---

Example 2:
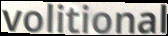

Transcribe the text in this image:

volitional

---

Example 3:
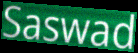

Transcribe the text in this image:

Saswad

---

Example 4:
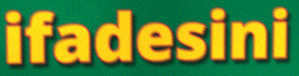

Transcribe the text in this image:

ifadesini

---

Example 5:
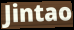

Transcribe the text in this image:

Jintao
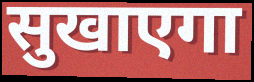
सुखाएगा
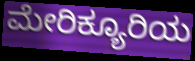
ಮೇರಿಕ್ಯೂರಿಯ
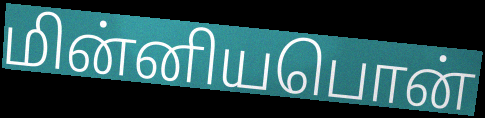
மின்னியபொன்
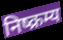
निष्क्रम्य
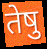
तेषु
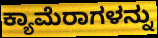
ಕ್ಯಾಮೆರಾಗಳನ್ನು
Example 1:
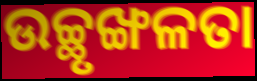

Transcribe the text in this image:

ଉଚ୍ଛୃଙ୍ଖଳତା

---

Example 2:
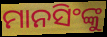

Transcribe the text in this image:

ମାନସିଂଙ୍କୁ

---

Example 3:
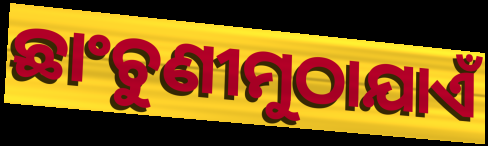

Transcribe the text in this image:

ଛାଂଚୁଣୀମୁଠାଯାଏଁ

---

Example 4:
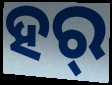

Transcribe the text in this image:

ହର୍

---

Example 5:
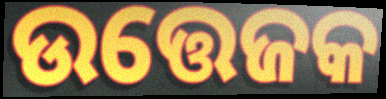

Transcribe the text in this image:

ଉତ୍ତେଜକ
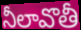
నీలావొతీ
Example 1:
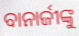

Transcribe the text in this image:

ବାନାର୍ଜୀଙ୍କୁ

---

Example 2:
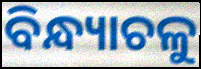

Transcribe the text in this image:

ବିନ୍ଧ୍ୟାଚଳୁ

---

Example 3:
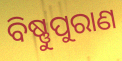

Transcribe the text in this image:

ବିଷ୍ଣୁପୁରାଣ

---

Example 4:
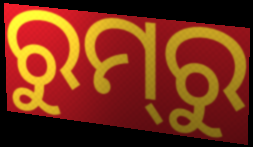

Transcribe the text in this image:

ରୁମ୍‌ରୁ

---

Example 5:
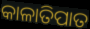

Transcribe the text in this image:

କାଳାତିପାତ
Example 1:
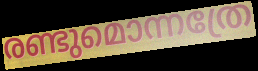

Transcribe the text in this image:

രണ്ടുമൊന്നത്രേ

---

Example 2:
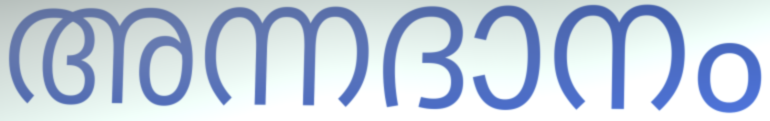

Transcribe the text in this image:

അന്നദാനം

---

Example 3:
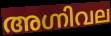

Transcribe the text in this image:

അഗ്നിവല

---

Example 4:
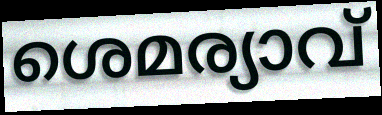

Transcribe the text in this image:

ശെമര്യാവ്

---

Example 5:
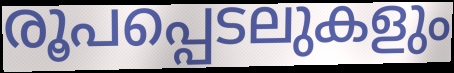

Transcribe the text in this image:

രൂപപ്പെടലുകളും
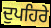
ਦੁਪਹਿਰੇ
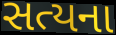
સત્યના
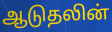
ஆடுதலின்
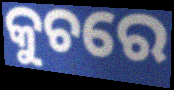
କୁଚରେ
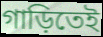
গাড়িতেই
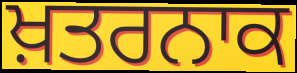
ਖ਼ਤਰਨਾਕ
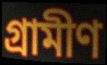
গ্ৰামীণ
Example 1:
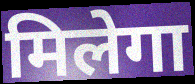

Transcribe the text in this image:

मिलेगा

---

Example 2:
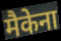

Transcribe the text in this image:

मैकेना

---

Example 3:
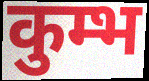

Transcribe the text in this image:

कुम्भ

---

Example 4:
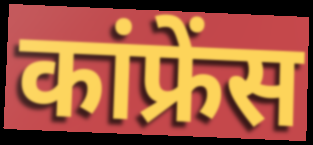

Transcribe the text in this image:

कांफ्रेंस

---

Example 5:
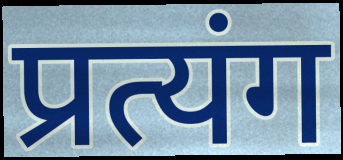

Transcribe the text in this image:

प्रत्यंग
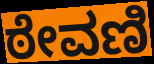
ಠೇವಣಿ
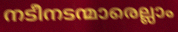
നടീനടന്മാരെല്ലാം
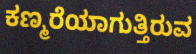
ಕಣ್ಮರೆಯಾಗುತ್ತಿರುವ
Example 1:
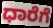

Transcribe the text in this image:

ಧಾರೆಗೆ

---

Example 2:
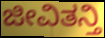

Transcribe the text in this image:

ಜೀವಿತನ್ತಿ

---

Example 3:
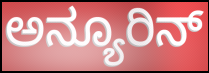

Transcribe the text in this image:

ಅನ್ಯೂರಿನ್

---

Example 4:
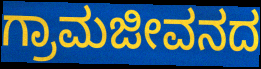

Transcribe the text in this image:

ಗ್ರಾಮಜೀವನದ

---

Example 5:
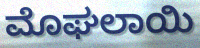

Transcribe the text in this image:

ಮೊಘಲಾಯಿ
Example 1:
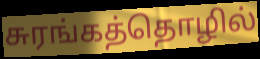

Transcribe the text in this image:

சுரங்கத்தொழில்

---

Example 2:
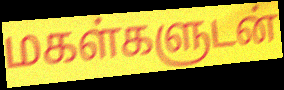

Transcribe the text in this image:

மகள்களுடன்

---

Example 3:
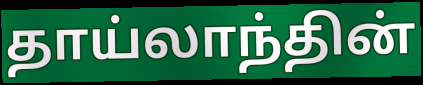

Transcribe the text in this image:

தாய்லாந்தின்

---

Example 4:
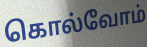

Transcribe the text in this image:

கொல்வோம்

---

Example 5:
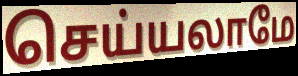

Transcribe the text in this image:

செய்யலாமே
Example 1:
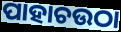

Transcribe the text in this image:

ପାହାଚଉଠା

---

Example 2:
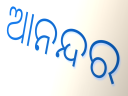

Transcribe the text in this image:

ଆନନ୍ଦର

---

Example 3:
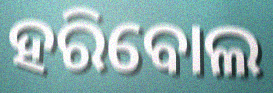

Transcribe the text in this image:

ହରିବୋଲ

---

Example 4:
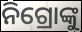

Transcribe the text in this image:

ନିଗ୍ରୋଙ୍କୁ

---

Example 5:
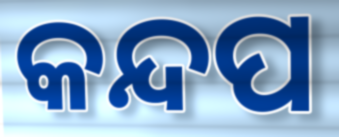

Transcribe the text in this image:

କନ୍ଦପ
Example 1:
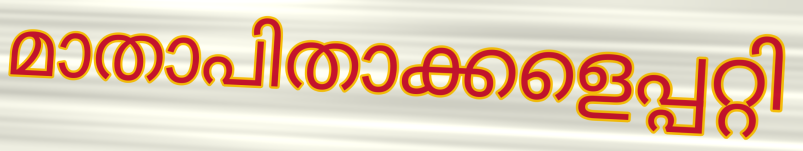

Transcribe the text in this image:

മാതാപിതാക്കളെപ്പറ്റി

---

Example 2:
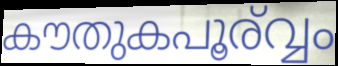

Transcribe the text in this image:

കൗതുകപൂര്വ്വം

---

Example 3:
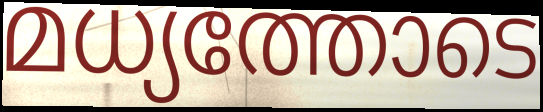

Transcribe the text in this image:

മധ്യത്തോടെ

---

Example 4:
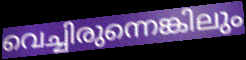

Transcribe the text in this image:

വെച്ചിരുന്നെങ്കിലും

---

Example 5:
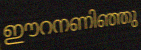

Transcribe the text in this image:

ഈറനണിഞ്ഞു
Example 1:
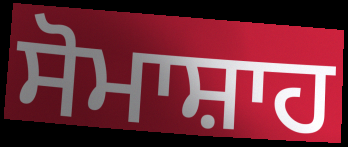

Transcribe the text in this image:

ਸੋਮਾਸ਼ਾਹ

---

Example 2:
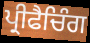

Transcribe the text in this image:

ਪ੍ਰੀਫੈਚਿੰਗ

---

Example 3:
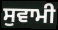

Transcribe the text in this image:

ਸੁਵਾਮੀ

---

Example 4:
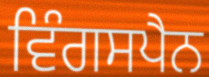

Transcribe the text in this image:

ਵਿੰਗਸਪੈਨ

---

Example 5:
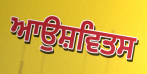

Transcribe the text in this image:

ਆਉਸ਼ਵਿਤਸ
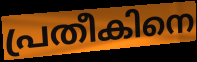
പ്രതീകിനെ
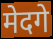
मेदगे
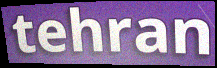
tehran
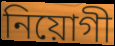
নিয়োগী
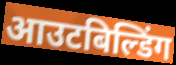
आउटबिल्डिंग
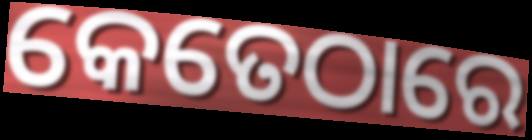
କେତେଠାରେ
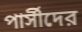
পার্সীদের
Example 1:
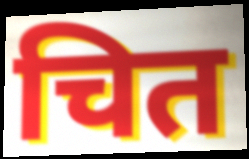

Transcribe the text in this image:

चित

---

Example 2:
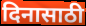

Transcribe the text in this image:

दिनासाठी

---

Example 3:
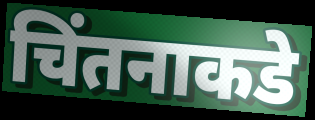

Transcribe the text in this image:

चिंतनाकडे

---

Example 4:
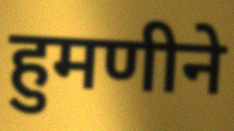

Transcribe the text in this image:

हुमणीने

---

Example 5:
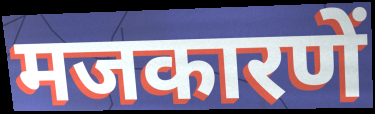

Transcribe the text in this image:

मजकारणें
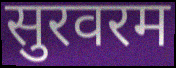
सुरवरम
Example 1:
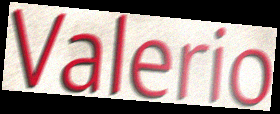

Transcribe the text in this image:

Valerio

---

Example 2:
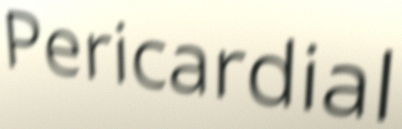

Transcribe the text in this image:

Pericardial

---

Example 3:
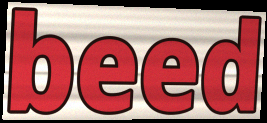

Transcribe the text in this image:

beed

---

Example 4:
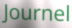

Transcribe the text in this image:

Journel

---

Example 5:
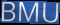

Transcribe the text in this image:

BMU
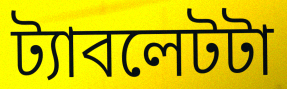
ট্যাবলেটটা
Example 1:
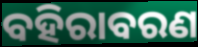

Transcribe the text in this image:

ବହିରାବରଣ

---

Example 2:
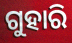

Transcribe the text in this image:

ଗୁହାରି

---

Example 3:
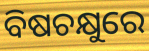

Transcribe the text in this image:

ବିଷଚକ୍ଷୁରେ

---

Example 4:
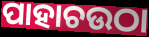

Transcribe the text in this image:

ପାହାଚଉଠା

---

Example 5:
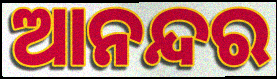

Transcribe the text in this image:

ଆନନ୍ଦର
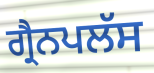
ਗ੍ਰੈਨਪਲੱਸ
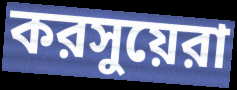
^^^^^^^^
§ **Task**
Your answer must be an exact copy of the entries above, with no pictures in it.

§ **Expected answer**
---

Example 2:

Transcribe the text in this image:

volitional

---

Example 3:

Transcribe the text in this image:

Saswad

---

Example 4:

Transcribe the text in this image:

ifadesini

---

Example 5:

Transcribe the text in this image:

Jintao
सुखाएगा
ಮೇರಿಕ್ಯೂರಿಯ
மின்னியபொன்
निष्क्रम्य
तेषु
ಕ್ಯಾಮೆರಾಗಳನ್ನು
Example 1:

Transcribe the text in this image:

ଉଚ୍ଛୃଙ୍ଖଳତା

---

Example 2:

Transcribe the text in this image:

ମାନସିଂଙ୍କୁ

---

Example 3:

Transcribe the text in this image:

ଛାଂଚୁଣୀମୁଠାଯାଏଁ

---

Example 4:

Transcribe the text in this image:

ହର୍

---

Example 5:

Transcribe the text in this image:

ଉତ୍ତେଜକ
నీలావొతీ
Example 1:

Transcribe the text in this image:

ବାନାର୍ଜୀଙ୍କୁ

---

Example 2:

Transcribe the text in this image:

ବିନ୍ଧ୍ୟାଚଳୁ

---

Example 3:

Transcribe the text in this image:

ବିଷ୍ଣୁପୁରାଣ

---

Example 4:

Transcribe the text in this image:

ରୁମ୍‌ରୁ

---

Example 5:

Transcribe the text in this image:

କାଳାତିପାତ
Example 1:

Transcribe the text in this image:

രണ്ടുമൊന്നത്രേ

---

Example 2:

Transcribe the text in this image:

അന്നദാനം

---

Example 3:

Transcribe the text in this image:

അഗ്നിവല

---

Example 4:

Transcribe the text in this image:

ശെമര്യാവ്

---

Example 5:

Transcribe the text in this image:

രൂപപ്പെടലുകളും
ਦੁਪਹਿਰੇ
સત્યના
ஆடுதலின்
କୁଚରେ
গাড়িতেই
ਖ਼ਤਰਨਾਕ
গ্ৰামীণ
Example 1:

Transcribe the text in this image:

मिलेगा

---

Example 2:

Transcribe the text in this image:

मैकेना

---

Example 3:

Transcribe the text in this image:

कुम्भ

---

Example 4:

Transcribe the text in this image:

कांफ्रेंस

---

Example 5:

Transcribe the text in this image:

प्रत्यंग
ಠೇವಣಿ
നടീനടന്മാരെല്ലാം
ಕಣ್ಮರೆಯಾಗುತ್ತಿರುವ
Example 1:

Transcribe the text in this image:

ಧಾರೆಗೆ

---

Example 2:

Transcribe the text in this image:

ಜೀವಿತನ್ತಿ

---

Example 3:

Transcribe the text in this image:

ಅನ್ಯೂರಿನ್

---

Example 4:

Transcribe the text in this image:

ಗ್ರಾಮಜೀವನದ

---

Example 5:

Transcribe the text in this image:

ಮೊಘಲಾಯಿ
Example 1:

Transcribe the text in this image:

சுரங்கத்தொழில்

---

Example 2:

Transcribe the text in this image:

மகள்களுடன்

---

Example 3:

Transcribe the text in this image:

தாய்லாந்தின்

---

Example 4:

Transcribe the text in this image:

கொல்வோம்

---

Example 5:

Transcribe the text in this image:

செய்யலாமே
Example 1:

Transcribe the text in this image:

ପାହାଚଉଠା

---

Example 2:

Transcribe the text in this image:

ଆନନ୍ଦର

---

Example 3:

Transcribe the text in this image:

ହରିବୋଲ

---

Example 4:

Transcribe the text in this image:

ନିଗ୍ରୋଙ୍କୁ

---

Example 5:

Transcribe the text in this image:

କନ୍ଦପ
Example 1:

Transcribe the text in this image:

മാതാപിതാക്കളെപ്പറ്റി

---

Example 2:

Transcribe the text in this image:

കൗതുകപൂര്വ്വം

---

Example 3:

Transcribe the text in this image:

മധ്യത്തോടെ

---

Example 4:

Transcribe the text in this image:

വെച്ചിരുന്നെങ്കിലും

---

Example 5:

Transcribe the text in this image:

ഈറനണിഞ്ഞു
Example 1:

Transcribe the text in this image:

ਸੋਮਾਸ਼ਾਹ

---

Example 2:

Transcribe the text in this image:

ਪ੍ਰੀਫੈਚਿੰਗ

---

Example 3:

Transcribe the text in this image:

ਸੁਵਾਮੀ

---

Example 4:

Transcribe the text in this image:

ਵਿੰਗਸਪੈਨ

---

Example 5:

Transcribe the text in this image:

ਆਉਸ਼ਵਿਤਸ
പ്രതീകിനെ
मेदगे
tehran
নিয়োগী
आउटबिल्डिंग
କେତେଠାରେ
পার্সীদের
Example 1:

Transcribe the text in this image:

चित

---

Example 2:

Transcribe the text in this image:

दिनासाठी

---

Example 3:

Transcribe the text in this image:

चिंतनाकडे

---

Example 4:

Transcribe the text in this image:

हुमणीने

---

Example 5:

Transcribe the text in this image:

मजकारणें
सुरवरम
Example 1:

Transcribe the text in this image:

Valerio

---

Example 2:

Transcribe the text in this image:

Pericardial

---

Example 3:

Transcribe the text in this image:

beed

---

Example 4:

Transcribe the text in this image:

Journel

---

Example 5:

Transcribe the text in this image:

BMU
ট্যাবলেটটা
Example 1:

Transcribe the text in this image:

ବହିରାବରଣ

---

Example 2:

Transcribe the text in this image:

ଗୁହାରି

---

Example 3:

Transcribe the text in this image:

ବିଷଚକ୍ଷୁରେ

---

Example 4:

Transcribe the text in this image:

ପାହାଚଉଠା

---

Example 5:

Transcribe the text in this image:

ଆନନ୍ଦର
ਗ੍ਰੈਨਪਲੱਸ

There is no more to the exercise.